Ora, se a maioria daqueles que cometem a violência sexual são familiares ou conhecidos da vítima, temos aqui um considerável obstáculo à concretização da denúncia já que, quanto mais próximo e mais íntimo for o agressor, mais credibilidade terá no ambiente familiar e, consequentemente, mais autoridade exercerá sobre a criança, produzindo, então, uma dinâmica hierárquica e coercitiva entre ele e ela. Muitos abusadores têm perfeita noção da facilidade de desacreditar uma criança socialmente, o que não só facilita o cometimento da violência, como o uso a ameaças do tipo:

Você acha que vão acreditar em você ou em mim?

Ninguém vai acreditar numa criança!

Vão dizer que você está querendo chamar atenção!

Desde a infância, os responsáveis tutelares são quem indica às crianças a quem e como se deve cumprimentar, sinalizando, por vezes, que pronomes de tratamento deve-se usar. Em outras palavras, são eles que vão ditar o grau de proximidade do menor com os adultos, influenciando, direta ou indiretamente, a consideração, o respeito e até mesmo o temor que tenderão a orientar as relações entre eles.

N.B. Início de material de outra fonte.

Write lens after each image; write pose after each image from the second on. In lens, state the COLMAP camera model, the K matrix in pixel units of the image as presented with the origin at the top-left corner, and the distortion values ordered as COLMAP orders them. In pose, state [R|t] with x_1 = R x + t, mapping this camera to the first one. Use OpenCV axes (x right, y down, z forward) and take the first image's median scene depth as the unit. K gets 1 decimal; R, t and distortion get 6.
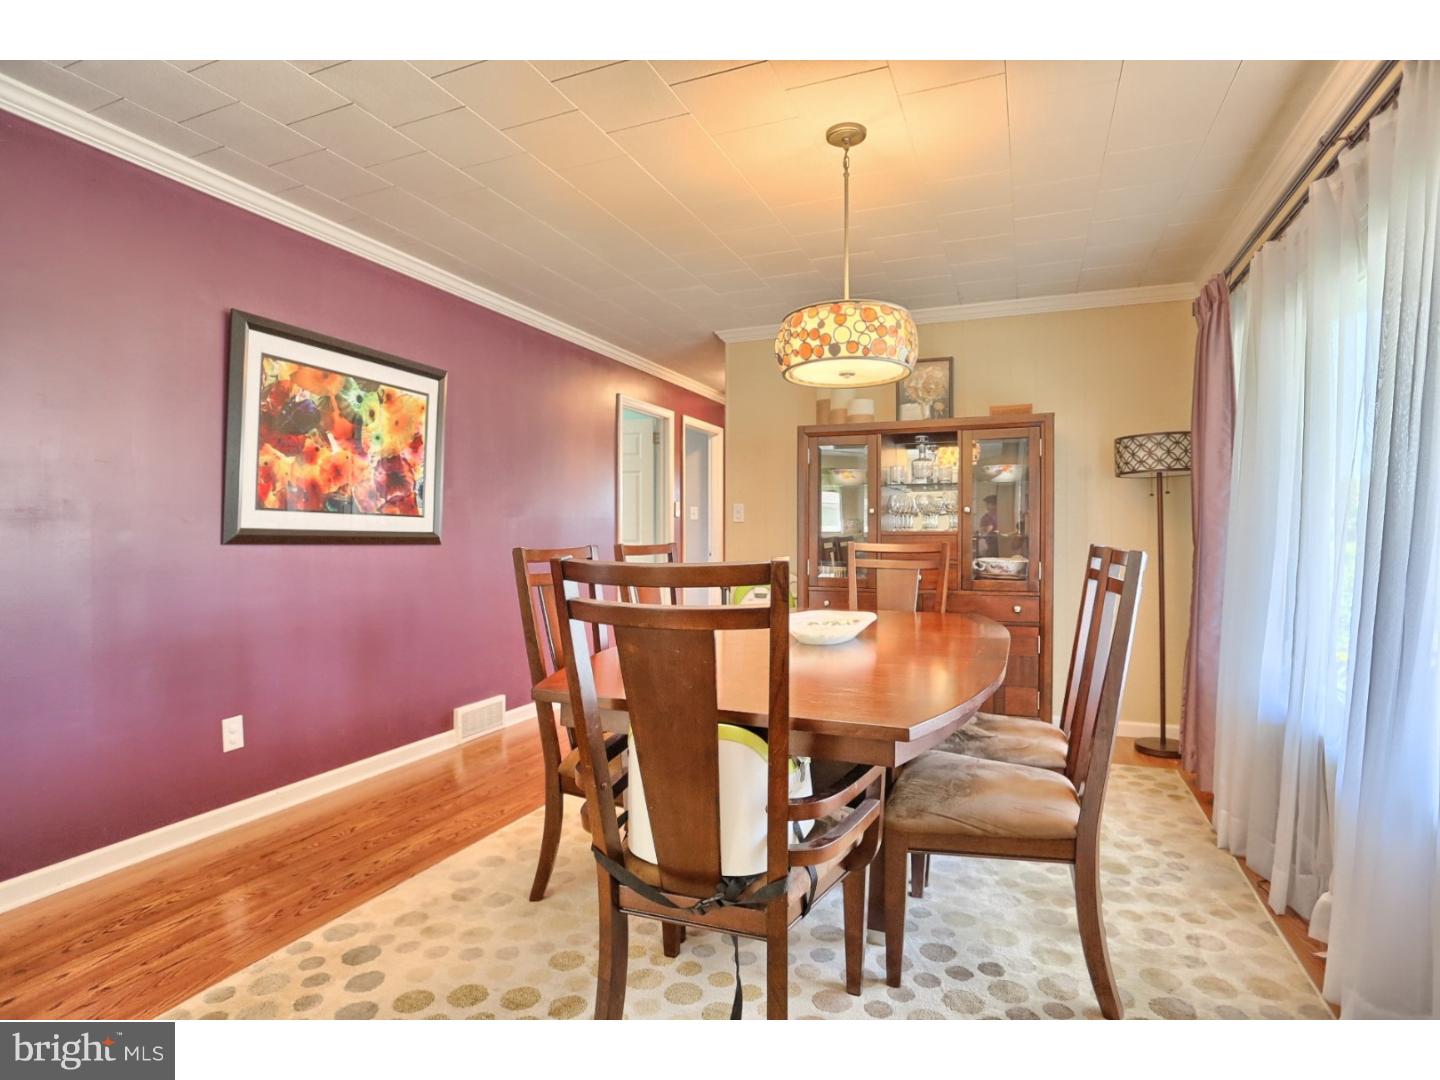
lens RADIAL K [[765.5, 0, 718.3], [0, 765.5, 525.9], [0, 0, 1]] dist [-0.039124, 0.011217]
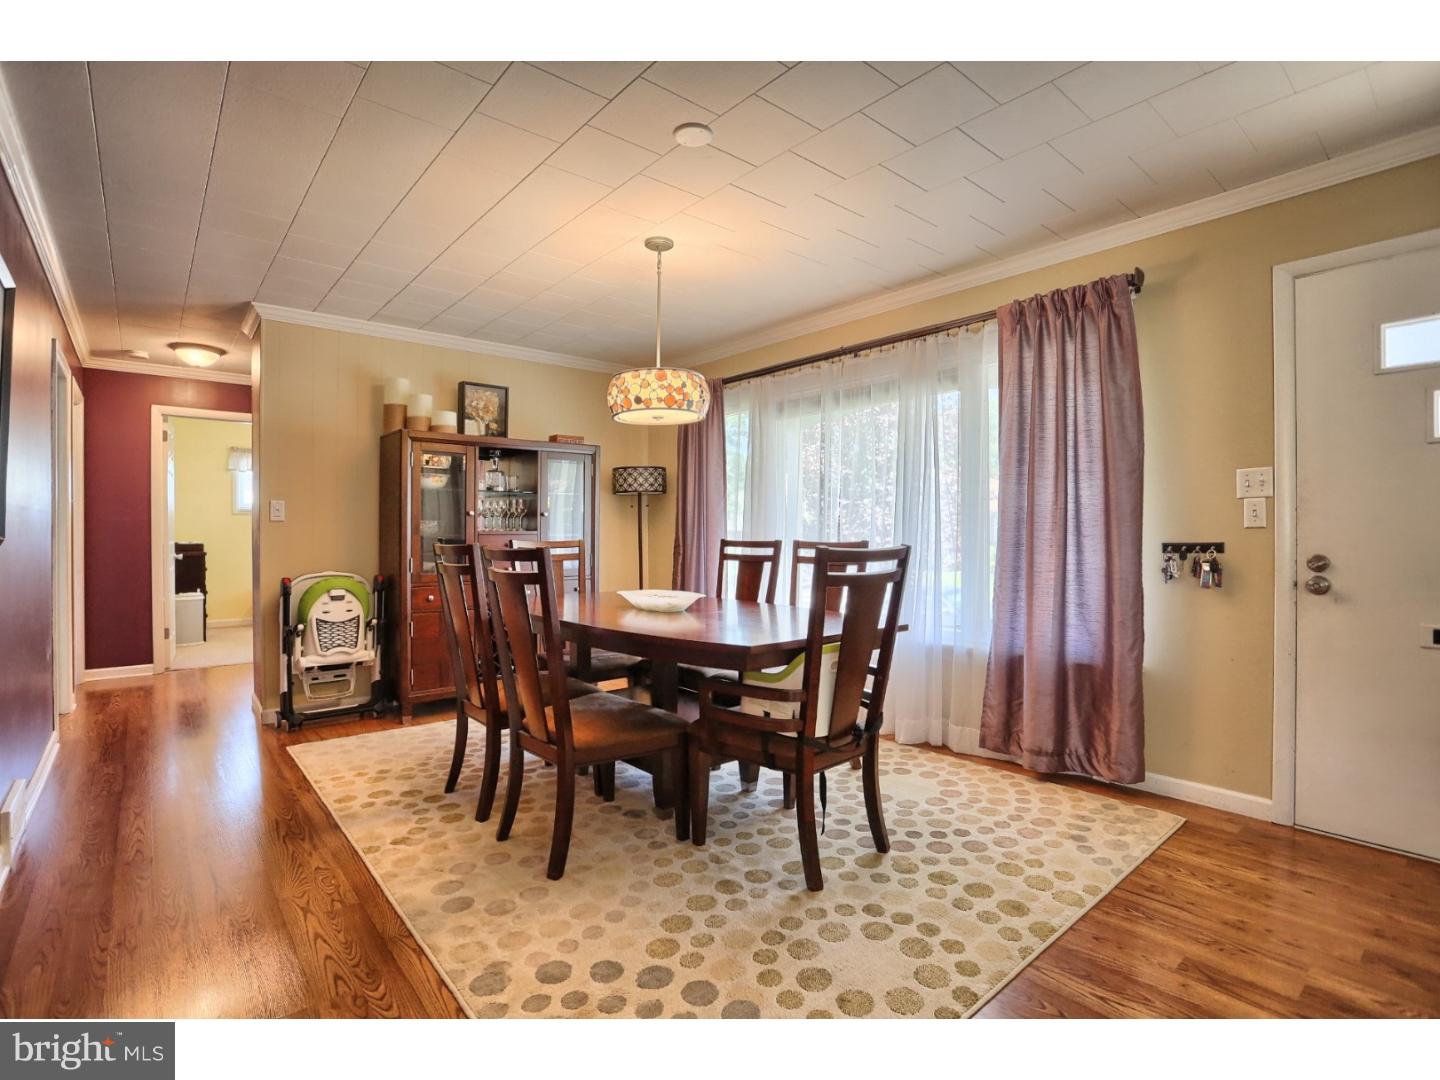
lens RADIAL K [[712.9, 0, 721.9], [0, 712.9, 533.0], [0, 0, 1]] dist [-0.063777, 0.026435]
pose [[0.424251, -0.001219, 0.905544, -0.661445], [-0.008593, 0.999949, 0.005372, 0.001440], [-0.905504, -0.010060, 0.424218, 0.241079]]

Nesse sentido, cabe destacar que a proximidade física e afetiva dos tutores com outros adultos, e a confiança estabelecida pela convivência entre eles podem e devem ser apontados como ferramentas potenciais tanto de facilitação da violência sexual, quanto de sua camuflagem e de quem a pratica. É justamente esse o ponto que interessa ressaltar aqui. Dada a relação de acessibilidade e os vínculos existentes entre o agressor, a vítima do abuso sexual e seus responsáveis tutelares, tudo leva a crer que a subnotificação de casos está ligada ao seu silenciamento na esfera privada.

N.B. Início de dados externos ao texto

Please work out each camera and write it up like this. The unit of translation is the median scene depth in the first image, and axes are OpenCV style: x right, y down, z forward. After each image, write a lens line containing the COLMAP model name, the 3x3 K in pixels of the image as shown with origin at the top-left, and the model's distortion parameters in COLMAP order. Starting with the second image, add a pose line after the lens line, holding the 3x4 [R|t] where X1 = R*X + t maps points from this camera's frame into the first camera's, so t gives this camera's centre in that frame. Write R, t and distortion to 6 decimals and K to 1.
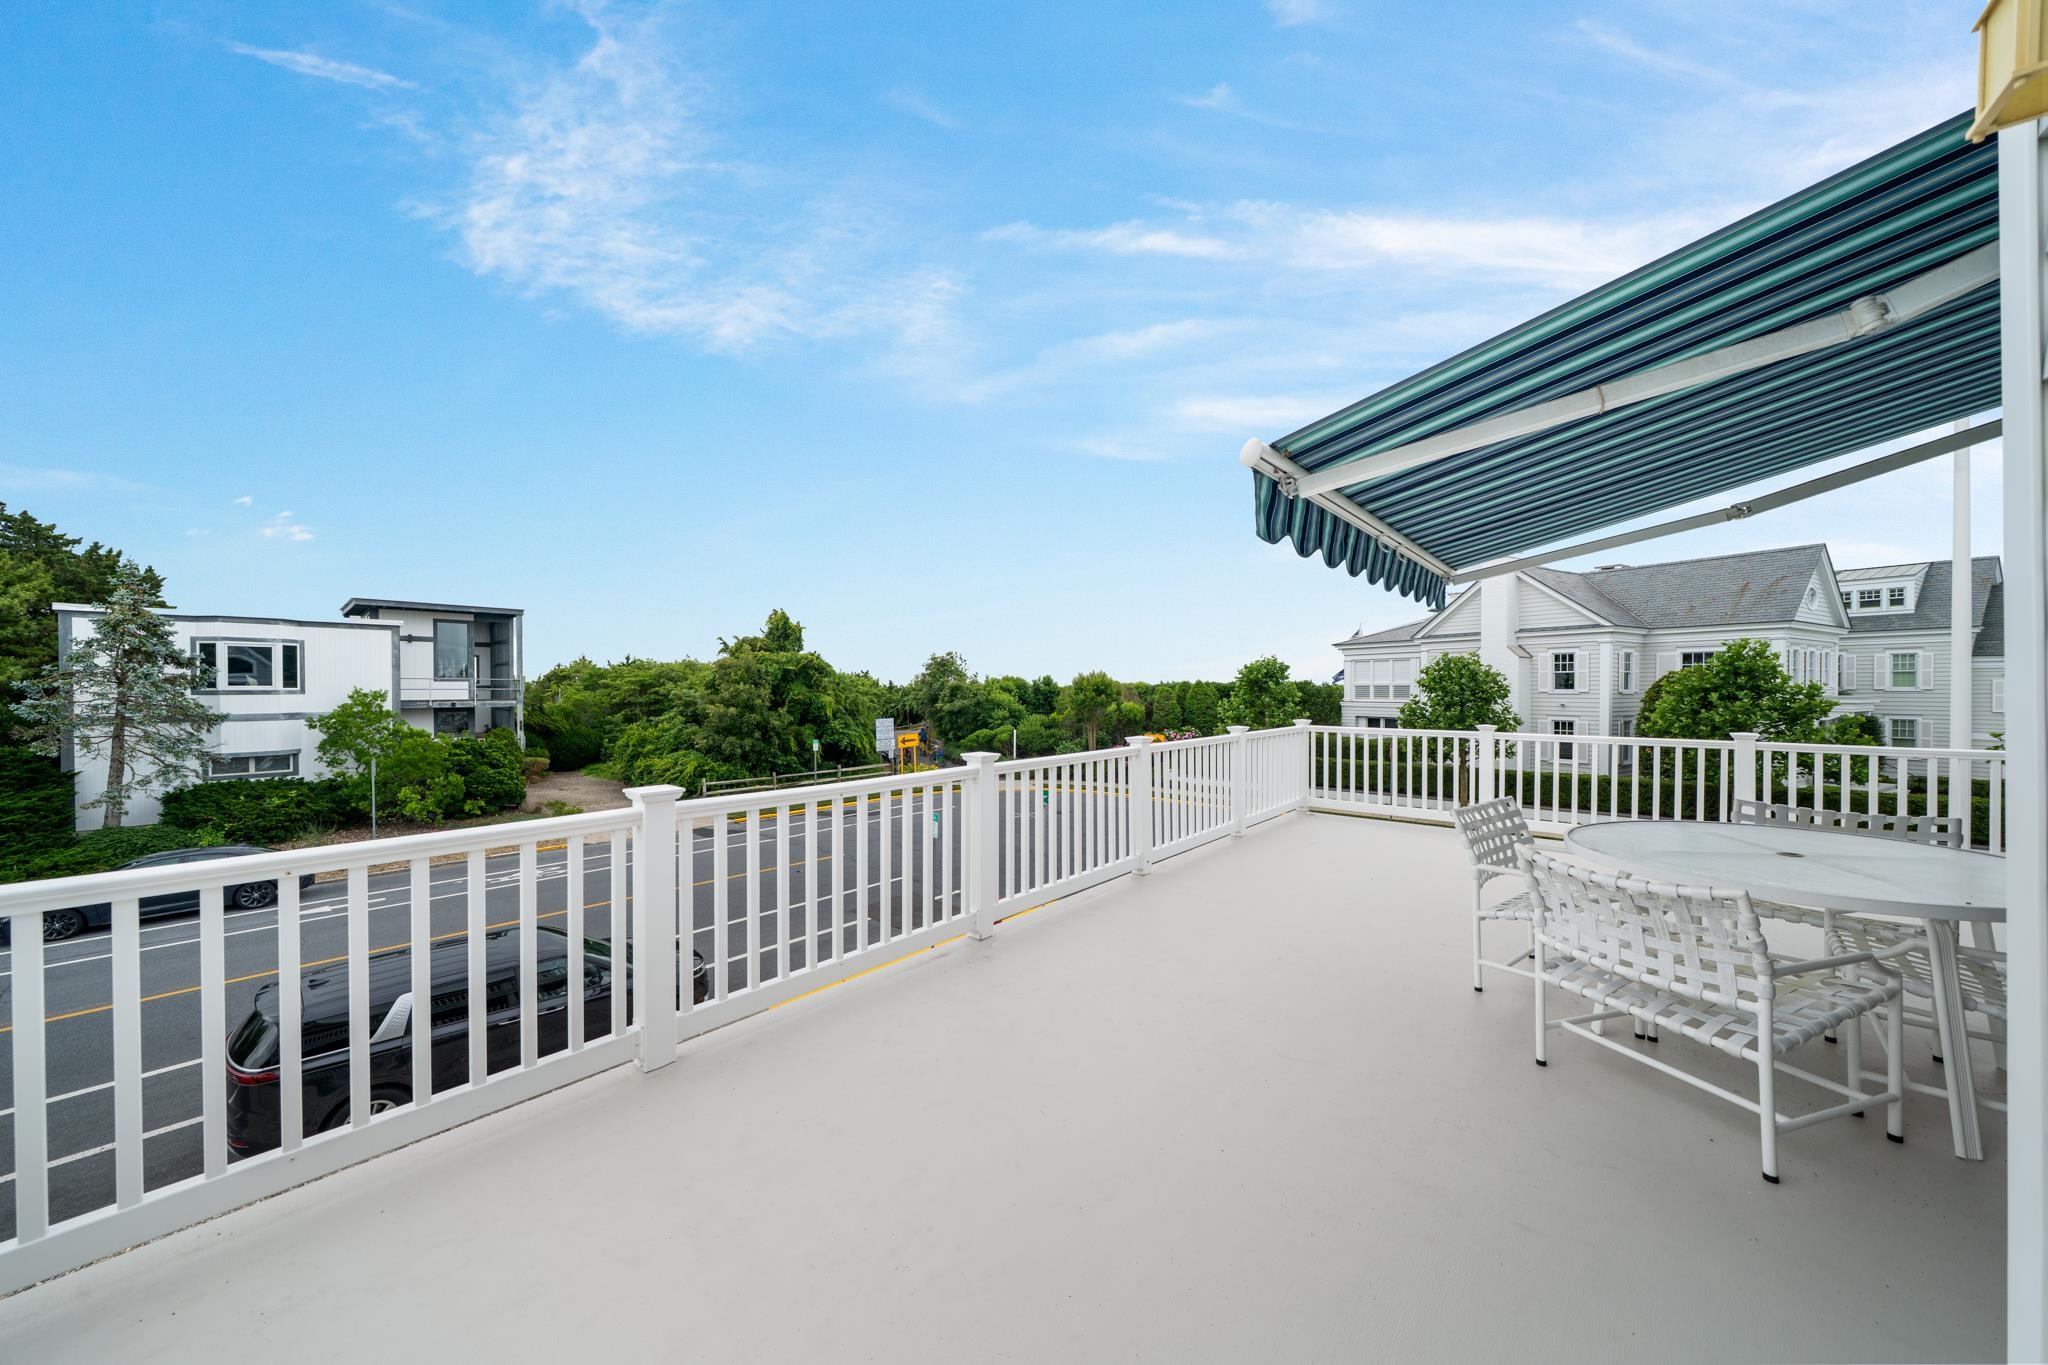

Seja para preservar a harmonia do coletivo familiar, seja por constrangimento, medo ou qualquer outro motivo, fato é que o silenciamento dos casos de abuso sexual tende a contribuir para que mais casos se sucedam. A fim de evitar que isso ocorra, faz-se necessário ensinar aos menores os limites do próprio corpo e do corpo do outro. Mas, ainda mais importante, é convencê-los que nós, adultos, temos interesse e depositamos confiança naquilo que eles têm a nos dizer, de modo que, caso precisem, saibam que serão devidamente credibilizados.